The introduction of televised fights also brought a lot of notoriety to the sport. It catapulted fighters like Ali and Marciano to fame and fortune, which in turn made the sport even more popular with viewers. Fights in Las Vegas have historically raked in cash and been televised to eager viewers around the world.
While the UK and US got in on the boxing fervour early, other nations are now producing top quality fighters of their own. Latin America and Asia tend to produce some successful fighters in the lower weight classes, which are now becoming more popular with viewers as a result. With improved communications and advertising through social media and livestreams – it’s safe to say boxing is demanding more attention than ever.
As we have now moved into the 21st century, it’s all about British boxing. With champs facing off left, right and centre in the UK, the sport is going back to that Golden Age. We’re also coming closer to just one heavyweight holding all four belts, which would be a massive coup for British boxing.

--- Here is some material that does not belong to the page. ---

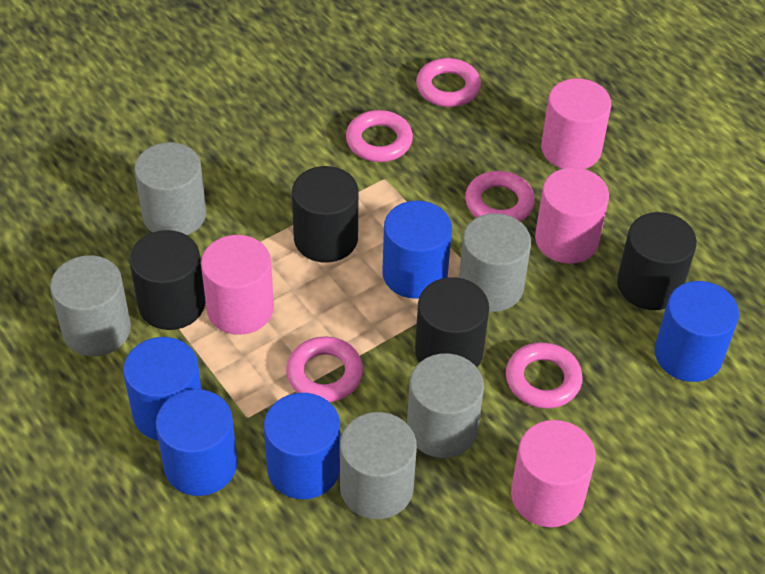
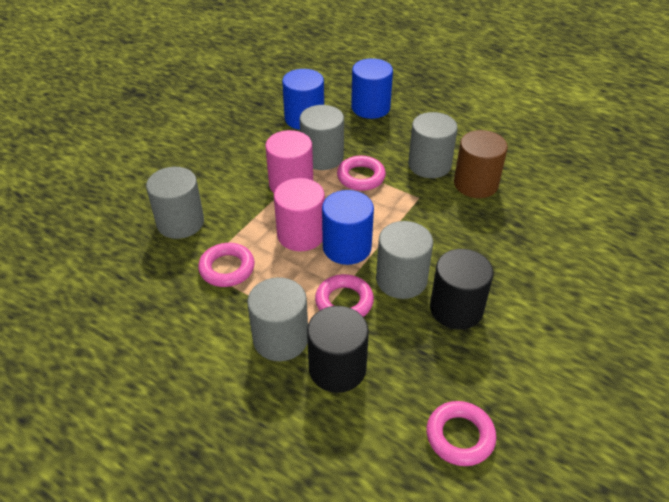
black cylinder: [130,230,205,330] [292,166,359,263] [415,277,489,367] [617,212,697,310] = 4 -> [307,306,369,393] [430,249,494,330] = 2
blue cylinder: [123,337,201,440] [156,389,237,496] [264,393,340,499] [382,201,452,299] [655,281,739,382] = 5 -> [282,69,324,130] [322,190,374,265] [351,58,393,119] = 3
brown cylinder: none = 0 -> [454,130,508,198] = 1
pink cylinder: [201,235,274,335] [511,420,596,527] [535,167,609,264] [541,78,611,169] = 4 -> [265,130,313,193] [274,178,325,251] = 2
pink ring: [286,336,363,402] [346,110,413,162] [416,58,481,107] [465,171,535,222] [506,342,583,409] = 5 -> [198,243,255,287] [315,274,374,317] [337,156,386,191] [426,401,496,466] = 4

We’re seeing a new breed of boxers appear, which seems to appeal to the viewer’s psyche. With the outlandish behaviour of the likes of Floyd Mayweather generating a lot of buzz, it’s clear to see that behaviour out of the ring is also having a large effect on our perception. Fighters like Mayweather are characters and celebrities in their own right, commanding more public attention than their predecessors.
With monumental fights already on the books this year, it’s bound to be a great one for boxing fans. We’re not likely to see a lot change within the regulation of the sport, but we’ll likely see some serious shifts in the world rankings and titles. We’ll see fighters make and break their careers over the year, as well as millions earned in sponsorship deals.